DIRECTIONS FOR THIS TASK: Give back a single figure: the number of lines in the entries below that contain "sends".
____ STUDY MATERIAL
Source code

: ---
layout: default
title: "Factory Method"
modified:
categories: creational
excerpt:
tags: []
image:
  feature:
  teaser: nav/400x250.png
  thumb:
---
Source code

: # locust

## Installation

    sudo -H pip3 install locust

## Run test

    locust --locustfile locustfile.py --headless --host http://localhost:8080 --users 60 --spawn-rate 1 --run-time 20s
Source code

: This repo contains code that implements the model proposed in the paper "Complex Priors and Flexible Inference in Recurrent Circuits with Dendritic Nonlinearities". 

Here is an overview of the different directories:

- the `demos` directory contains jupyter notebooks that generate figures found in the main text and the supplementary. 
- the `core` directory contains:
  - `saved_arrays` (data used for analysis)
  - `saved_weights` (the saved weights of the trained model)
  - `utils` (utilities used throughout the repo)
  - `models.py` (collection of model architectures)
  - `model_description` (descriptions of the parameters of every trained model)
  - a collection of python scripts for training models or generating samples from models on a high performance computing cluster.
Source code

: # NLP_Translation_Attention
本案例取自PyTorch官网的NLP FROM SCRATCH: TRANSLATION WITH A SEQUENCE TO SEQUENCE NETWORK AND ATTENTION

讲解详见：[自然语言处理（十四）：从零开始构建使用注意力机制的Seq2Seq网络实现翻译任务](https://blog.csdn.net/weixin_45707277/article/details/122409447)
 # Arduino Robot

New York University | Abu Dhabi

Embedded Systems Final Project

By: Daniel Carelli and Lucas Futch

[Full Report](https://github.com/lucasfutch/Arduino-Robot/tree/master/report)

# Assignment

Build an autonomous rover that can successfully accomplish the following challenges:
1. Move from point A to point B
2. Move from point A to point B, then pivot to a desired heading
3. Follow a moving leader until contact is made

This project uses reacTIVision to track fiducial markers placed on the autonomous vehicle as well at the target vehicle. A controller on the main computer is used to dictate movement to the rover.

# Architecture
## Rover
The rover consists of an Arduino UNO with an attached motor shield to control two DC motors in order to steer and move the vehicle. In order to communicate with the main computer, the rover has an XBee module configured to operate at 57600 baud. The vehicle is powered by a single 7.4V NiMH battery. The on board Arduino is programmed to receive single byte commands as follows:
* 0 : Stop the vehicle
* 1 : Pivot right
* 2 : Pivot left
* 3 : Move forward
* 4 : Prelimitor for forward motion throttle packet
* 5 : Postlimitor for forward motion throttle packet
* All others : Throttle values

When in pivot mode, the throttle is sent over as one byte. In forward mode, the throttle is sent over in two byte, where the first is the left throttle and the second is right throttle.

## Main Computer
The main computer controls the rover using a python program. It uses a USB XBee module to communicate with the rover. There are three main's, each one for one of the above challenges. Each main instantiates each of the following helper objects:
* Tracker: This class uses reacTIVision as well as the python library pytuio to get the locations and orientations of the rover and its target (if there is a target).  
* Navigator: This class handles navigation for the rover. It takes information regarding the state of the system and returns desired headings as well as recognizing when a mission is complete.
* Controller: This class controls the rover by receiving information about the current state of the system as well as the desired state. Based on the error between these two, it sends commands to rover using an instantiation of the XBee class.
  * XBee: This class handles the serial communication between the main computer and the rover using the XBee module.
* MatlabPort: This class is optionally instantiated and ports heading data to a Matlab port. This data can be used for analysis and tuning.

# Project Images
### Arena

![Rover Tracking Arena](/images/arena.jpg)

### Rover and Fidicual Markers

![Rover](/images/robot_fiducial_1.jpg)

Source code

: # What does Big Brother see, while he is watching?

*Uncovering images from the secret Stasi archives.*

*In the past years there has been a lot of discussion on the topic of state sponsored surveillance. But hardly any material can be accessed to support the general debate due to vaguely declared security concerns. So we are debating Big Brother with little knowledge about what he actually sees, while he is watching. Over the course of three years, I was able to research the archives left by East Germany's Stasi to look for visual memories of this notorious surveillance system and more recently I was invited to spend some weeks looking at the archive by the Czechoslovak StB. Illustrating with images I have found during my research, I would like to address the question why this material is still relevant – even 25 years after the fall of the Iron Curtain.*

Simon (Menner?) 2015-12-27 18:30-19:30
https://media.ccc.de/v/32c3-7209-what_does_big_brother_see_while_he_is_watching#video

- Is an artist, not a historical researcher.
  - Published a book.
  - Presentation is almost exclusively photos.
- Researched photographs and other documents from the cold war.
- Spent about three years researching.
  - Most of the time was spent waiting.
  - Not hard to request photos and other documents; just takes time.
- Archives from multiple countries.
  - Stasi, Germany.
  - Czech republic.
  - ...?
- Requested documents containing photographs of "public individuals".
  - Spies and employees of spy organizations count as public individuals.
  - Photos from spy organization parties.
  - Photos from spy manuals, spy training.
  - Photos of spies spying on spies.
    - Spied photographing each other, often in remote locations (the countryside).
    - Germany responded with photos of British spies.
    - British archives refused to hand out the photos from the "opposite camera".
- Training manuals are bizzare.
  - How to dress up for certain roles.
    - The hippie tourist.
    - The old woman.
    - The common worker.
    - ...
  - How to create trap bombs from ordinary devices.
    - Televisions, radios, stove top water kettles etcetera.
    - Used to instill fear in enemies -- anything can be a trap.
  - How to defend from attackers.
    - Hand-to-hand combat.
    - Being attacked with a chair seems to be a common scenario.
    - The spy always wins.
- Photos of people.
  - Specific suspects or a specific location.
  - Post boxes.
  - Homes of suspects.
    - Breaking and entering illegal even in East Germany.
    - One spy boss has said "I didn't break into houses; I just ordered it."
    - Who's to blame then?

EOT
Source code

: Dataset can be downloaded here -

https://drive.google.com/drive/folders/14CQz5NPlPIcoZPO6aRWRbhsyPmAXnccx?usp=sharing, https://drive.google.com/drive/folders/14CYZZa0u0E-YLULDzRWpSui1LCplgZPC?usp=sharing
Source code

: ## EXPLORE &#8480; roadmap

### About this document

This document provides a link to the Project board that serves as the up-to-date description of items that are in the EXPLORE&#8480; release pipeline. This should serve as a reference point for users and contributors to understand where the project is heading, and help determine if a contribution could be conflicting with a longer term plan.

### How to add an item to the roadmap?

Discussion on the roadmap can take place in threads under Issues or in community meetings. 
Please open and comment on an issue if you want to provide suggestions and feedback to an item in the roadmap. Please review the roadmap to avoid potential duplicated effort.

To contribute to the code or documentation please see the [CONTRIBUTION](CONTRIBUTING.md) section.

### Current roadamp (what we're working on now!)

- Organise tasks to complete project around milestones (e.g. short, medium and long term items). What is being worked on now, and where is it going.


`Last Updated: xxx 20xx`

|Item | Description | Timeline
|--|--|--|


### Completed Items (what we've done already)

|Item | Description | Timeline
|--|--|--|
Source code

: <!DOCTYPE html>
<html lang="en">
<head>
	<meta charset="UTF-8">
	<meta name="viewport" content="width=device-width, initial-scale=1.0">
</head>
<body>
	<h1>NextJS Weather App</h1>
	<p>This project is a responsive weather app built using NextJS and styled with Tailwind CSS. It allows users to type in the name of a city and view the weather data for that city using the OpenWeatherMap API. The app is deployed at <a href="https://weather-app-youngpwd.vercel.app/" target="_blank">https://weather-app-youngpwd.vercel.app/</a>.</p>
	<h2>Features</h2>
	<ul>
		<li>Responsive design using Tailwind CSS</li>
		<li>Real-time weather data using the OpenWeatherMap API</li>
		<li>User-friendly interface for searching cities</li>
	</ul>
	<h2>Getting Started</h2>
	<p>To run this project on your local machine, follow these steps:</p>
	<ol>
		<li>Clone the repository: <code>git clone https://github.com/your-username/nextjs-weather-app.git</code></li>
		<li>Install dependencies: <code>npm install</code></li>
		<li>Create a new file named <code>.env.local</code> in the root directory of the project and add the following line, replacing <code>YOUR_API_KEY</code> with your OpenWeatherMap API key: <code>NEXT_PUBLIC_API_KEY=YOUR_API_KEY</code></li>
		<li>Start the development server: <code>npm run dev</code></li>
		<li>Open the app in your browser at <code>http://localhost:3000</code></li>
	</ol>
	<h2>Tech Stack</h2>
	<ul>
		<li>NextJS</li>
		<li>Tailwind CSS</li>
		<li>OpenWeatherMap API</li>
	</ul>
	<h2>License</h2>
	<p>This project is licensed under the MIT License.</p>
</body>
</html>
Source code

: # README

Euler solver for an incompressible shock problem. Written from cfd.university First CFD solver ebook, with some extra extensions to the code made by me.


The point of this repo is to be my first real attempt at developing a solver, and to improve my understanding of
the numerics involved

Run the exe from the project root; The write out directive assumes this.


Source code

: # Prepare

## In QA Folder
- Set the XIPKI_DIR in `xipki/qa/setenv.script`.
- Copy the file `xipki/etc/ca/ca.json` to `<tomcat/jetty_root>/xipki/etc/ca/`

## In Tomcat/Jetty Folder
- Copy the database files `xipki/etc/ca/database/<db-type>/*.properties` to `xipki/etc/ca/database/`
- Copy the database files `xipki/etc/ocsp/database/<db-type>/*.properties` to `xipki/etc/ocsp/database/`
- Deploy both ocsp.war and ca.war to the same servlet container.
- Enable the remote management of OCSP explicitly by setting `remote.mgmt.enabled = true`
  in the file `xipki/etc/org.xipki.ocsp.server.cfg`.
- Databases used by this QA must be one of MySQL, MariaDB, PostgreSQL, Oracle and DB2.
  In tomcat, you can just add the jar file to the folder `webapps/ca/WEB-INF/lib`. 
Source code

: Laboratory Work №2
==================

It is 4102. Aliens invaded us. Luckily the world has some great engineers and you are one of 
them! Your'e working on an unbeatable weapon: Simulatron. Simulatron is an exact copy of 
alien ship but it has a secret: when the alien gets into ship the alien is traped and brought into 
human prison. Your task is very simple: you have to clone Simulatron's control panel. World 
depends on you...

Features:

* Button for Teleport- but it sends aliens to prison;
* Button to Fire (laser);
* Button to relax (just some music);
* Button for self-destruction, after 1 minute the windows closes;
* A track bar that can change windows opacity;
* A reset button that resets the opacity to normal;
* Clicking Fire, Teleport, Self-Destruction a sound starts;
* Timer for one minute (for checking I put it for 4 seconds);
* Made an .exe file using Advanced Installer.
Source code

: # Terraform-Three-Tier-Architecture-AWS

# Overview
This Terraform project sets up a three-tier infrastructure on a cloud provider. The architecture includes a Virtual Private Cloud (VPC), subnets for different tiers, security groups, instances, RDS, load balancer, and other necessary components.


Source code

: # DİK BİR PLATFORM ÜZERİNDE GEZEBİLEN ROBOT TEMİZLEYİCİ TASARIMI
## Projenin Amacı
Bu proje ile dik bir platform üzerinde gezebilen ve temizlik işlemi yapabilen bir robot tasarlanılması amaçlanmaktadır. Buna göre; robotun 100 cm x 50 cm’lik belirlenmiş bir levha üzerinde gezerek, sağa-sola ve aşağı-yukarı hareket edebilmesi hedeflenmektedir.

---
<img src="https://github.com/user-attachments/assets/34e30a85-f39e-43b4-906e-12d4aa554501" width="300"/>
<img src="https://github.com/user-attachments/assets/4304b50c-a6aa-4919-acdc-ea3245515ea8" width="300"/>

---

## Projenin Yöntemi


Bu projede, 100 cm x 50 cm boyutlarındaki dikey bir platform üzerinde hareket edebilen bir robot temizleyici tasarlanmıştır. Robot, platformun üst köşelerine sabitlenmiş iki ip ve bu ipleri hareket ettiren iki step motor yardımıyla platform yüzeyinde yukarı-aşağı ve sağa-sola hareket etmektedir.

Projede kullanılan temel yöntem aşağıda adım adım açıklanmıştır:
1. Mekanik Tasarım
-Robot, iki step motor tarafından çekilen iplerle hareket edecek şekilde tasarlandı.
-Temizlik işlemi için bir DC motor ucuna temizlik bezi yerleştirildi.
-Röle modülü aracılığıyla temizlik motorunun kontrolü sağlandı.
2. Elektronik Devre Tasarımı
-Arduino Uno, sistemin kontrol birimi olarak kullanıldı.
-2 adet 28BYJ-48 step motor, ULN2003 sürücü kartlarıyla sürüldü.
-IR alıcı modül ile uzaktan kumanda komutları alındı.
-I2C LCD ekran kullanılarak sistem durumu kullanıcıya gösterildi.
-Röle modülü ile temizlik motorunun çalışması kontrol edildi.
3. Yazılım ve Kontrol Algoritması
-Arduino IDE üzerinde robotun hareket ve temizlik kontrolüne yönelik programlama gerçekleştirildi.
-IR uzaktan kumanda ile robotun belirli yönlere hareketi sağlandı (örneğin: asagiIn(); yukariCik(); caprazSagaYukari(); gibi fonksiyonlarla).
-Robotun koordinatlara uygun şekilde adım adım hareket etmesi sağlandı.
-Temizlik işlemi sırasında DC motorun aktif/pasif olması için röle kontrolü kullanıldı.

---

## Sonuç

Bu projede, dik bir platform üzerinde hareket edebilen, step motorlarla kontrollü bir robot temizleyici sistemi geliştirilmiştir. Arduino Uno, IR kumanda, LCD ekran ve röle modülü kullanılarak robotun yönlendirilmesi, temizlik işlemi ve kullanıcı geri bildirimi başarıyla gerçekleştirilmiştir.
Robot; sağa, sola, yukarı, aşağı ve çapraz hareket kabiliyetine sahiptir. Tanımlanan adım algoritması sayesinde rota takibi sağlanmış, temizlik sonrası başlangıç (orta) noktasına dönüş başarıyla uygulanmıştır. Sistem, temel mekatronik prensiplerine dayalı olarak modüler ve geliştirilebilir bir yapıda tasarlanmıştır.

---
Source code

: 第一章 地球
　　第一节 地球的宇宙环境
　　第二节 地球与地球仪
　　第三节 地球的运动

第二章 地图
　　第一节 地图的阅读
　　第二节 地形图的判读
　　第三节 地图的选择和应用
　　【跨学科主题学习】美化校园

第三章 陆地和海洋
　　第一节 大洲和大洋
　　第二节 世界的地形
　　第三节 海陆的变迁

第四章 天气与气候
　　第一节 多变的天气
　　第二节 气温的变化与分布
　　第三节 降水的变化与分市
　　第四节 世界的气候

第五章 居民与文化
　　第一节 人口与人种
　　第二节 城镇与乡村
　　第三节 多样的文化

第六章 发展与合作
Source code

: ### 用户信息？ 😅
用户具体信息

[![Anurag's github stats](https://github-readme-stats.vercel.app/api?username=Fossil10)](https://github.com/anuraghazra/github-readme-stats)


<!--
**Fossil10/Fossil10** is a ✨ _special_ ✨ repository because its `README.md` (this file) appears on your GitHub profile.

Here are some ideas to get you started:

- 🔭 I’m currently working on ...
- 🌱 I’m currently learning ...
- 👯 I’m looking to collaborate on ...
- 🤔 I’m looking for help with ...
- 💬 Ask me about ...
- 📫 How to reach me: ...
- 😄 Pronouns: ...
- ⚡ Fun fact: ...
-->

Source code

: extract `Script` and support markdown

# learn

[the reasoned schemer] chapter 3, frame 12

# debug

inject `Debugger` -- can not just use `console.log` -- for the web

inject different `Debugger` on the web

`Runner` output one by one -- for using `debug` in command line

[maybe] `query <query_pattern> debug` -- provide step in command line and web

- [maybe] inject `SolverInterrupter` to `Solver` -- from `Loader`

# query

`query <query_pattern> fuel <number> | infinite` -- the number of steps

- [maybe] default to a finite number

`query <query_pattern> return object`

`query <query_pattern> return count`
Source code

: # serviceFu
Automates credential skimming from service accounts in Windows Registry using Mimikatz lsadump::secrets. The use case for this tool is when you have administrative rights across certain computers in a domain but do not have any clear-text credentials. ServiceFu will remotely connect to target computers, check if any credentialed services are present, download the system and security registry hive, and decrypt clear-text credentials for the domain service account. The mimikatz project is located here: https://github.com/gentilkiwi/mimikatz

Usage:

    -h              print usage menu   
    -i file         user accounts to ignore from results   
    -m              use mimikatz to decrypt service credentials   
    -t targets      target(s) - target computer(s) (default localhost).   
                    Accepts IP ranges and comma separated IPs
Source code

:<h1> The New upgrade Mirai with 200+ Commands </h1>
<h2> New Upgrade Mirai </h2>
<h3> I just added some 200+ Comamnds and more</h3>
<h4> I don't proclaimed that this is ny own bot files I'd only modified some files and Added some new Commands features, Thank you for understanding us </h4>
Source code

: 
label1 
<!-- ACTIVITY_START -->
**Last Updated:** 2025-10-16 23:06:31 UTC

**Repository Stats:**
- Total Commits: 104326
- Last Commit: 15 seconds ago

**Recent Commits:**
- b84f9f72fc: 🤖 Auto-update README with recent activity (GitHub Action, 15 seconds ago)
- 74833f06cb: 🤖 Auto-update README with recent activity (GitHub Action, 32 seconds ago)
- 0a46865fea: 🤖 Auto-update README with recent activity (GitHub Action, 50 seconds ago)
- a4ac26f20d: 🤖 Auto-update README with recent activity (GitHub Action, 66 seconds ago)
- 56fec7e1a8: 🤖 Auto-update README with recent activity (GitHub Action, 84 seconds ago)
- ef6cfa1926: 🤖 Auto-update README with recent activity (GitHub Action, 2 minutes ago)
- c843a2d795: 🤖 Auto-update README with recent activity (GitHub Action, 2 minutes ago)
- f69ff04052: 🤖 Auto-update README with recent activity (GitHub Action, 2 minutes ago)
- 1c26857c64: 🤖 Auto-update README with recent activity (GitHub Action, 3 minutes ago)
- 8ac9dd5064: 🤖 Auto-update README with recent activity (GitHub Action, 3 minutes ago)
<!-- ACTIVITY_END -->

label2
________
RESPONSE FOR THIS EXERCISE: 2